Everyone will tell you this has been a hard winter; eyes cast first downward and then away, since no one is ever referring to the short bouts of dry, stinging cold we spent three months feeling sheepish about suffering. Spring can’t come fast enough.
Daily living all too easily takes on the feeling of a extended intermission before the elusive third act. We seek, we strive, we taste victory and defeat, but at three in the morning we wonder when we’ll finally be able to rest, when we’ll finally see the plot resolution unfold before us. Uncertainty about the future is responsible for more insomnia than all the coffee beans in Columbia.
No one knows what the garden will look like this year, and we’re all frantic to see what’s been percolating beneath the ground while we’ve been stewing beneath the blankets. But the soil is still cold, and so is the wind, and it’s way too early to imagine exactly what we’ll be watering in our flip flops this summer.
It’s so easy to forget that winter and spring have been around ages before us and will last long after we’ve done our time.

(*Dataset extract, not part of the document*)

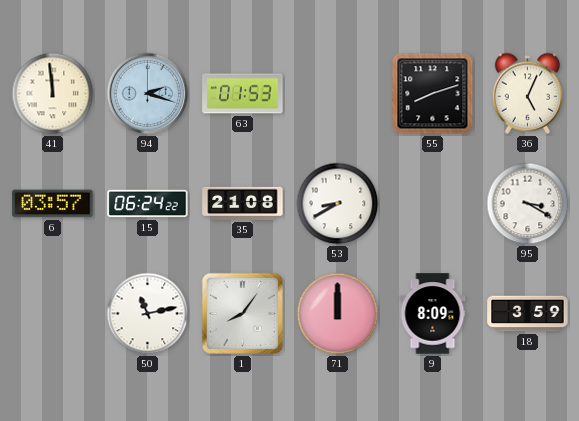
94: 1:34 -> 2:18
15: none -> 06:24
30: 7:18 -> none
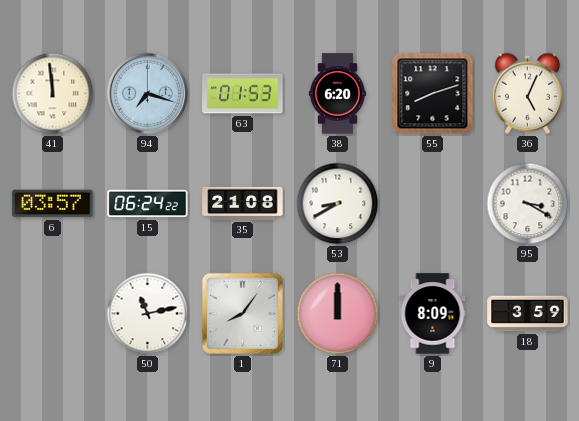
94: 2:18 -> 7:18
38: none -> 6:20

We worry and wonder and wring our hands, and the garden comes back every year, and it’s never quite as we imagined it, but it’s almost always better in some way we never thought to wish for.
Perhaps we just need a reminder. A warm breeze carrying the smell of sweetened soil, an afternoon that finds your sweater cast aside, the first new leaves beginning their eternal lime green march up the ridges. An ancient cellular call stirred by light, warmth and dogwood blossoms.
Hope springs eternal, my darlings, and spring is coming.